Ernie Banks, the greatest Chicago Cub in the team’s history, died of a heart attack late Friday evening at the age of 83. Spending 19 seasons with the same team, Banks earned the nickname “Mr. Cub” while architecting a Hall of Fame career that saw Banks, a shortstop with power in an era when such were few and far between, who would later move to first base, tallying 512 home runs and 1,636 runs batted in, earning 14 All-Star nods, and two MVP awards. Among the many mourning the loss of Chicago’s favorite son is a fellow Chicagoan in his own right, President Barack Obama.
President Obama awarded Banks the Presidential Medal of Freedom in 2013 citing his rise through the Negro Leagues making $7 per day to eventually become the first African-American player for the Cubbies, says Mark Townsend of Big League Stew.
“Michelle and I send our condolences to the family of Ernie Banks, and to every Chicaogoan and baseball fan who loved him.

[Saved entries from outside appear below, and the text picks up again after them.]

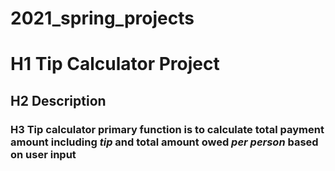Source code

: # 2021_spring_projects

# H1 **Tip Calculator Project**
  
 ## H2 **Description** 
 
 ### H3 Tip calculator primary function is to calculate total payment amount including *tip* and total amount owed *per person* based on user input
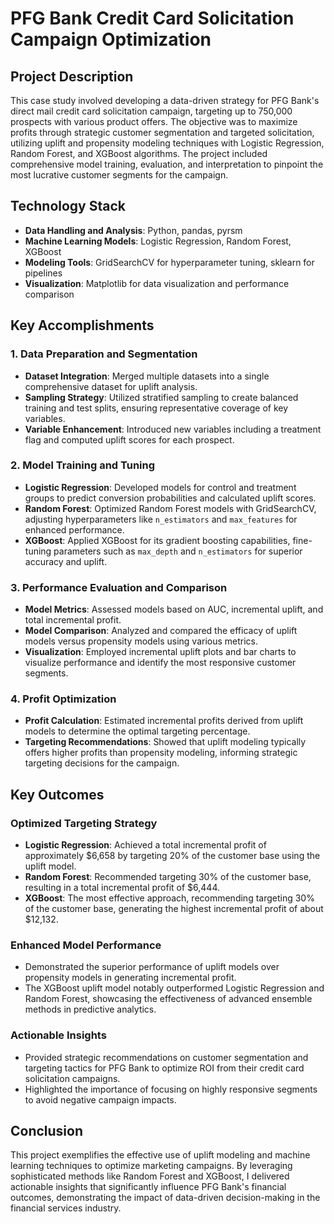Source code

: # PFG Bank Credit Card Solicitation Campaign Optimization

## Project Description
This case study involved developing a data-driven strategy for PFG Bank's direct mail credit card solicitation campaign, targeting up to 750,000 prospects with various product offers. The objective was to maximize profits through strategic customer segmentation and targeted solicitation, utilizing uplift and propensity modeling techniques with Logistic Regression, Random Forest, and XGBoost algorithms. The project included comprehensive model training, evaluation, and interpretation to pinpoint the most lucrative customer segments for the campaign.

## Technology Stack
- **Data Handling and Analysis**: Python, pandas, pyrsm
- **Machine Learning Models**: Logistic Regression, Random Forest, XGBoost
- **Modeling Tools**: GridSearchCV for hyperparameter tuning, sklearn for pipelines
- **Visualization**: Matplotlib for data visualization and performance comparison

## Key Accomplishments

### 1. Data Preparation and Segmentation
- **Dataset Integration**: Merged multiple datasets into a single comprehensive dataset for uplift analysis.
- **Sampling Strategy**: Utilized stratified sampling to create balanced training and test splits, ensuring representative coverage of key variables.
- **Variable Enhancement**: Introduced new variables including a treatment flag and computed uplift scores for each prospect.

### 2. Model Training and Tuning
- **Logistic Regression**: Developed models for control and treatment groups to predict conversion probabilities and calculated uplift scores.
- **Random Forest**: Optimized Random Forest models with GridSearchCV, adjusting hyperparameters like `n_estimators` and `max_features` for enhanced performance.
- **XGBoost**: Applied XGBoost for its gradient boosting capabilities, fine-tuning parameters such as `max_depth` and `n_estimators` for superior accuracy and uplift.

### 3. Performance Evaluation and Comparison
- **Model Metrics**: Assessed models based on AUC, incremental uplift, and total incremental profit.
- **Model Comparison**: Analyzed and compared the efficacy of uplift models versus propensity models using various metrics.
- **Visualization**: Employed incremental uplift plots and bar charts to visualize performance and identify the most responsive customer segments.

### 4. Profit Optimization
- **Profit Calculation**: Estimated incremental profits derived from uplift models to determine the optimal targeting percentage.
- **Targeting Recommendations**: Showed that uplift modeling typically offers higher profits than propensity modeling, informing strategic targeting decisions for the campaign.

## Key Outcomes

### Optimized Targeting Strategy
- **Logistic Regression**: Achieved a total incremental profit of approximately $6,658 by targeting 20% of the customer base using the uplift model.
- **Random Forest**: Recommended targeting 30% of the customer base, resulting in a total incremental profit of $6,444.
- **XGBoost**: The most effective approach, recommending targeting 30% of the customer base, generating the highest incremental profit of about $12,132.

### Enhanced Model Performance
- Demonstrated the superior performance of uplift models over propensity models in generating incremental profit.
- The XGBoost uplift model notably outperformed Logistic Regression and Random Forest, showcasing the effectiveness of advanced ensemble methods in predictive analytics.

### Actionable Insights
- Provided strategic recommendations on customer segmentation and targeting tactics for PFG Bank to optimize ROI from their credit card solicitation campaigns.
- Highlighted the importance of focusing on highly responsive segments to avoid negative campaign impacts.

## Conclusion
This project exemplifies the effective use of uplift modeling and machine learning techniques to optimize marketing campaigns. By leveraging sophisticated methods like Random Forest and XGBoost, I delivered actionable insights that significantly influence PFG Bank's financial outcomes, demonstrating the impact of data-driven decision-making in the financial services industry.
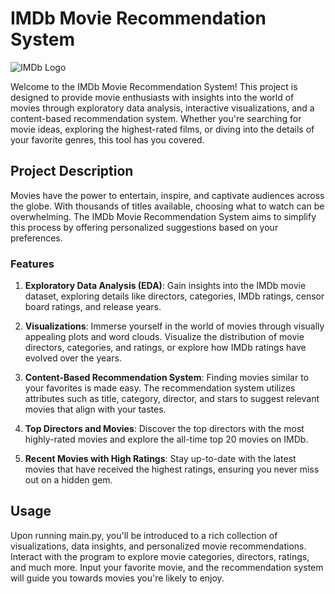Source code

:
# IMDb Movie Recommendation System

![IMDb Logo](https://upload.wikimedia.org/wikipedia/commons/thumb/6/69/IMDB_Logo_2016.svg/1200px-IMDB_Logo_2016.svg.png)

Welcome to the IMDb Movie Recommendation System! This project is designed to provide movie enthusiasts with insights into the world of movies through exploratory data analysis, interactive visualizations, and a content-based recommendation system. Whether you're searching for movie ideas, exploring the highest-rated films, or diving into the details of your favorite genres, this tool has you covered.

## Project Description

Movies have the power to entertain, inspire, and captivate audiences across the globe. With thousands of titles available, choosing what to watch can be overwhelming. The IMDb Movie Recommendation System aims to simplify this process by offering personalized suggestions based on your preferences.

### Features

1. **Exploratory Data Analysis (EDA)**: Gain insights into the IMDb movie dataset, exploring details like directors, categories, IMDb ratings, censor board ratings, and release years.

2. **Visualizations**: Immerse yourself in the world of movies through visually appealing plots and word clouds. Visualize the distribution of movie directors, categories, and ratings, or explore how IMDb ratings have evolved over the years.

3. **Content-Based Recommendation System**: Finding movies similar to your favorites is made easy. The recommendation system utilizes attributes such as title, category, director, and stars to suggest relevant movies that align with your tastes.

4. **Top Directors and Movies**: Discover the top directors with the most highly-rated movies and explore the all-time top 20 movies on IMDb.

5. **Recent Movies with High Ratings**: Stay up-to-date with the latest movies that have received the highest ratings, ensuring you never miss out on a hidden gem.




## Usage

Upon running main.py, you'll be introduced to a rich collection of visualizations, data insights, and personalized movie recommendations. Interact with the program to explore movie categories, directors, ratings, and much more. Input your favorite movie, and the recommendation system will guide you towards movies you're likely to enjoy.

“Ernie came up through the Negro Leagues, making $7/day. He became the first African-American to play for the Chicago Cubs, and the first number the team retired. Along the way, he became known as much for his 512 home runs and back-to-back National League MVPs as for his cheer, his optimism, and his love for the game. As a Hall-of-Famer, Ernie was an incredible ambassador for baseball, and for the city of Chicago. He was beloved by baseball fans everywhere, including Michelle, who, when she was a girl, used to sit with her dad and watch him play on TV. And in 2013, it was my honor to present Ernie with the Presidential Medal of Freedom.
“Somewhere, the sun is shining, the air is fresh, his team’s behind him, and Mr. Class — “Mr. Cub” — is ready to play two.”
President Obama’s last line harkens to Banks’ enthusiastic fervor toward the game of baseball whereby he would suggest that the conditions were nice enough to warrant playing a doubleheader, an occurrence where two teams play each other in two straight games, which is generally not looked toward fondly by the players who would exhaust themselves in the process.
In addition to being remembered as a baseball hero, Banks will be remembered as an American hero, having been drafted in the U.S. Army where Banks served during the Korean War. While enlisted, Banks played basketball part time with the famed Harlem Globetrotters. Upon being discharged two years into his military service, Banks finished the season with the Kansas City Monarchs before his contract was sold to the Cubs.
In 2008, a statue of Banks was unveiled in front of Wrigley Field just one year prior to Banks being named a Library of Congress Living Legend, a distinction bestowed upon those who have made significant contributions to America’s cultural, scientific, and social heritage.